Theologians often appealed to the generally non-violent reality of life to make claims regarding Christian pacifism. Fulford notes that “most Christians would have no occasion in which to be physically violent” and that “Christians who happened to follow just war principles would also refuse to revolt against the state, or to fight in wars that were clearly unjust.” This has led modern theologians, particularly Evangelicals, to “legitimately generalize, and say that Christians as a rule are not violent.” The danger with this generalization is that it can “easily slip into a different conclusion, that Christians were as a rule not violent because their teaching absolutely prohibited it.”

The supposedly pacifist reaction of early church in the face of Roman persecution often forms the foundation to objections to explicitly Christian soldiery and martial action in Evangelical circles. Fulford notes that even Tertullian, a chief source of Christian pacifist polemics, told his Roman neighbors of Christians: “We sail with you, and fight with you, and till the ground with you.”

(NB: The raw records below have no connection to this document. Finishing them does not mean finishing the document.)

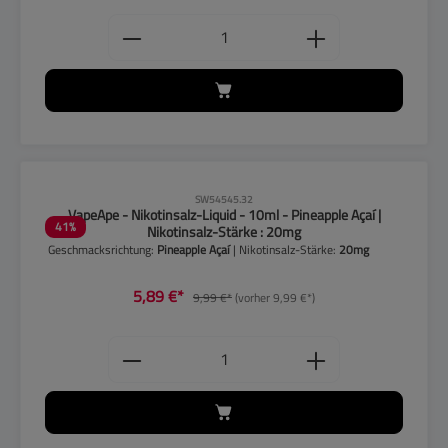
Produkt Anzahl: Gib den gewünschten
CLP-Hinweise beachten!
SW54545.32
VapeApe - Nikotinsalz-Liquid - 10ml - Pineapple Açaí |
41
%
Nikotinsalz-Stärke : 20mg
Geschmacksrichtung:
Pineapple Açaí
| Nikotinsalz-Stärke:
20mg
5,89 €*
9,99 €*
(vorher 9,99 €*)
Produkt Anzahl: Gib den gewünschten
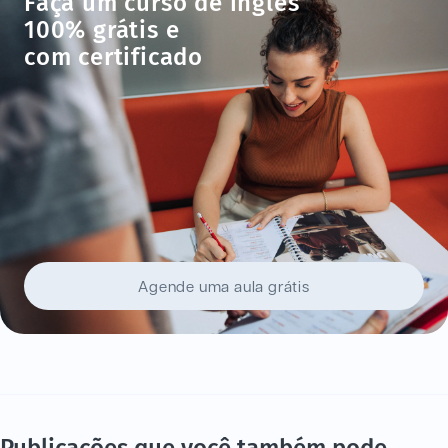
Faça um curso de inglês
100% grátis e
com certificado
Agende uma aula grátis
Publicações que você também pode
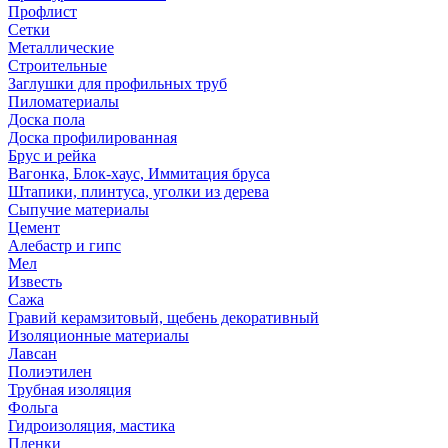
Профлист
Сетки
Металлические
Строительные
Заглушки для профильных труб
Пиломатериалы
Доска пола
Доска профилированная
Брус и рейка
Вагонка, Блок-хаус, Иммитация бруса
Штапики, плинтуса, уголки из дерева
Сыпучие материалы
Цемент
Алебастр и гипс
Мел
Известь
Сажа
Гравий керамзитовый, щебень декоративный
Изоляционные материалы
Лавсан
Полиэтилен
Трубная изоляция
Фольга
Гидроизоляция, мастика
Пленки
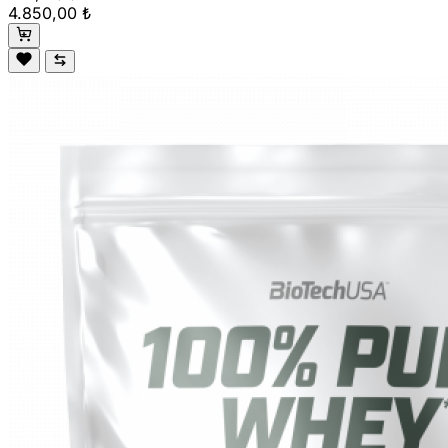
4.850,00 ₺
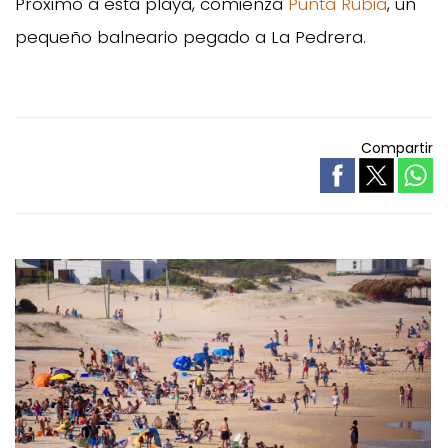
Próximo a esta playa, comienza
Punta Rubia
, un
pequeño balneario pegado a La Pedrera.
Compartir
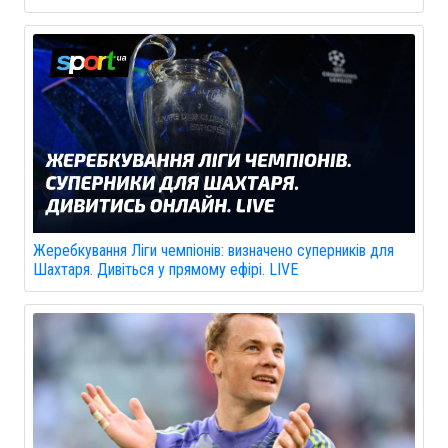
Жеребкування Ліги чемпіонів: визначено суперників для
Шахтаря. Дивіться у прямому ефірі. LIVE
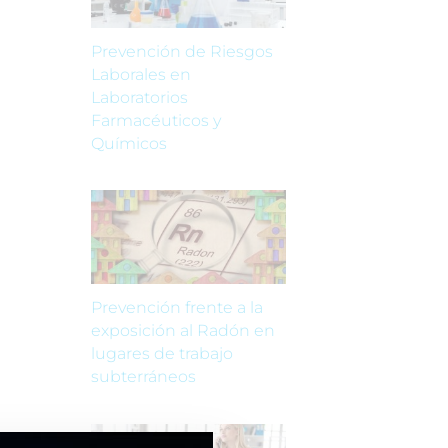
Prevención de Riesgos
Laborales en
Laboratorios
Farmacéuticos y
Químicos
Prevención frente a la
exposición al Radón en
lugares de trabajo
subterráneos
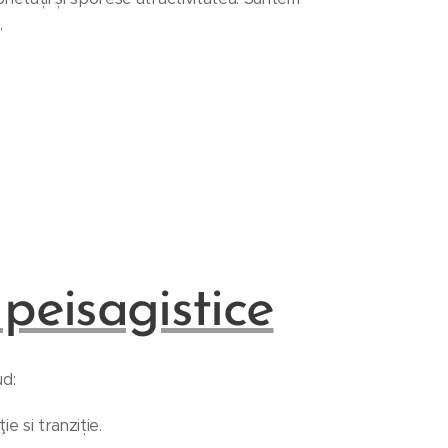
.
peisagistice
ud:
e si tranziție.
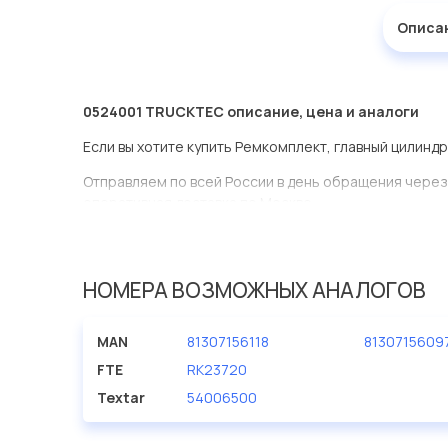
Описа
0524001 TRUCKTEC описание, цена и аналоги
Если вы хотите купить Ремкомплект, главный цилиндр
Отправляем по всей России в день обращения через
оперативная доставка по Москве.
Эта запчасть представлена по производителю TRU
У данной детали есть аналоги с номерами, убедитес
НОМЕРА ВОЗМОЖНЫХ АНАЛОГОВ
Ремкомплект, главный цилиндр в нашей компании Ев
большом ассортименте.
MAN
81307156118
8130715609
Мы продаем сертифицированные колодки тормозные 
FTE
RK23720
производителя TRUCKTEC.
Textar
54006500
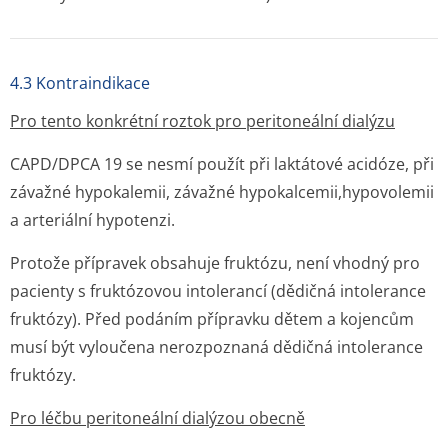
4.3 Kontraindikace
Pro tento konkrétní roztok pro peritoneální dialýzu
CAPD/DPCA 19 se nesmí použít při laktátové acidóze, při
závažné hypokalemii, závažné hypokalcemii,hy­povolemii
a arteriální hypotenzi.
Protože přípravek obsahuje fruktózu, není vhodný pro
pacienty s fruktózovou intolerancí (dědičná intolerance
fruktózy). Před podáním přípravku dětem a kojencům
musí být vyloučena nerozpoznaná dědičná intolerance
fruktózy.
Pro léčbu peritoneální dialýzou obecně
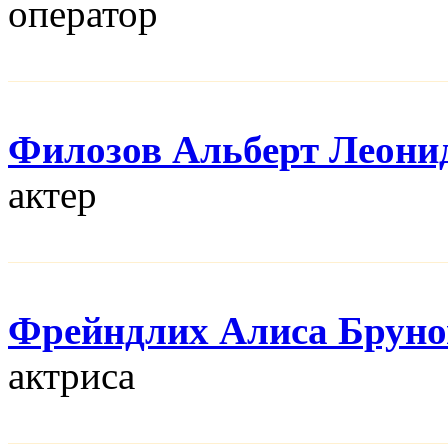
оператор
Филозов Альберт Леони
актер
Фрейндлих Алиса Бруно
актриса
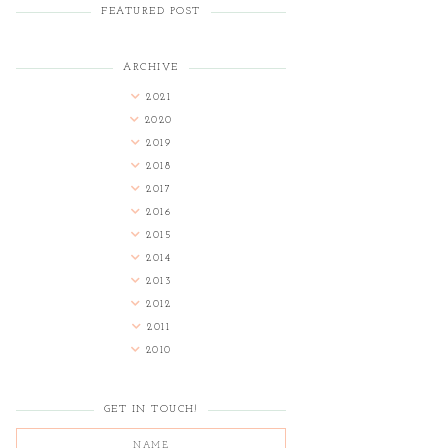
FEATURED POST
ARCHIVE
2021
2020
2019
2018
2017
2016
2015
2014
2013
2012
2011
2010
GET IN TOUCH!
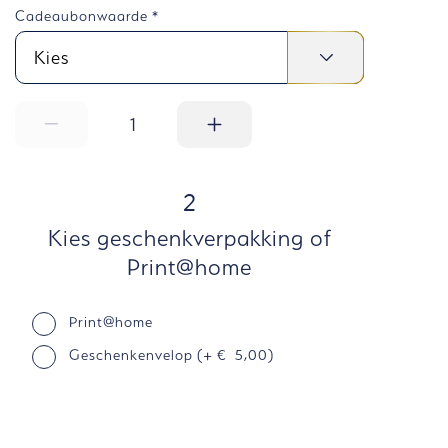
Cadeaubonwaarde
*
1
STAP
2
Kies geschenkverpakking of
Print@home
Kies verpakking
Print@home
Geschenkenvelop (+ € 5,00)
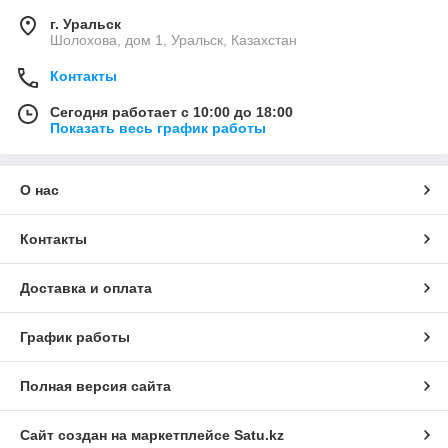
г. Уральск
Шолохова, дом 1, Уральск, Казахстан
Контакты
Сегодня работает с 10:00 до 18:00
Показать весь график работы
О нас
Контакты
Доставка и оплата
График работы
Полная версия сайта
Сайт создан на маркетплейсе
Satu.kz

American Protestants, particularly those in the nineteenth century, appealed to the idea of Christian soldiery. One Baptist minister in Virginia at the outset of the American Civil War wrote that the experience of war forced him to rethink his personal political theology.

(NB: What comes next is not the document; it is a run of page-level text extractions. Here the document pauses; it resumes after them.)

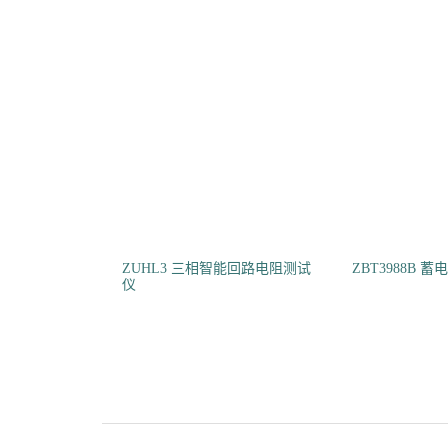
ZUHL3 三相智能回路电阻测试
ZBT3988B 
仪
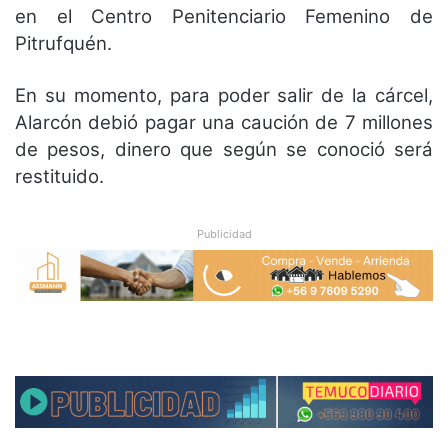
en el Centro Penitenciario Femenino de
Pitrufquén.
En su momento, para poder salir de la cárcel,
Alarcón debió pagar una caución de 7 millones
de pesos, dinero que según se conoció será
restituido.
Publicidad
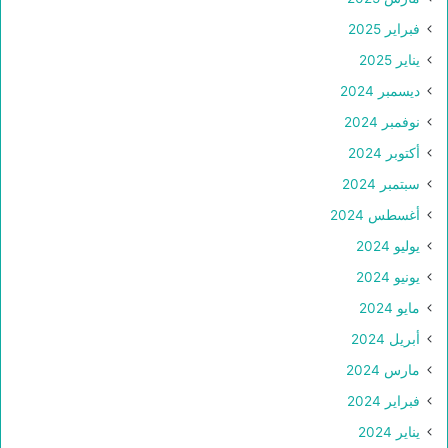
فبراير 2025
يناير 2025
ديسمبر 2024
نوفمبر 2024
أكتوبر 2024
سبتمبر 2024
أغسطس 2024
يوليو 2024
يونيو 2024
مايو 2024
أبريل 2024
مارس 2024
فبراير 2024
يناير 2024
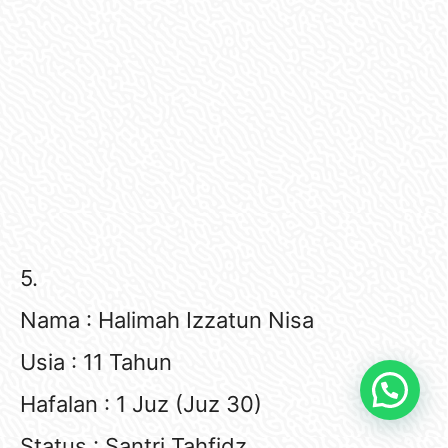
5.
Nama : Halimah Izzatun Nisa
Usia : 11 Tahun
Hafalan : 1 Juz (Juz 30)
Status : Santri Tahfidz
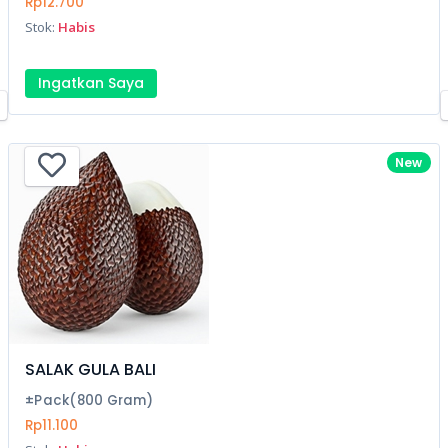
Rp12.700
Stok:
Habis
Ingatkan Saya
New
SALAK GULA BALI
±Pack(800 Gram)
Rp11.100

I have never understood the compatibleness of Christianity with war as I see it in the present struggle for Southern independence. Never have I seen or read of greater promptness on the part of Christians, of all denominations, to shoulder the musket in defence of their homes, their families, and all that makes life desirable. I can now comprehend what is meant by the New Testament phrase, ‘a devout soldier,’ for I have seen the men for whom I have preached, with whom I have prayed, and whom I have seen presiding at Baptist associations, fully panoplied for the war.

J. William Jones, Christ in the Camp, pg. 22

This was not an appeal to theocracy, establishmentarianism, or illiberal political theology. Baptists in Virginia had been among the most enthusiastic devotees of Jeffersonian separationism. But even even separation of church and state did not annihilate the ability of a Christian to take up arms as a Christian.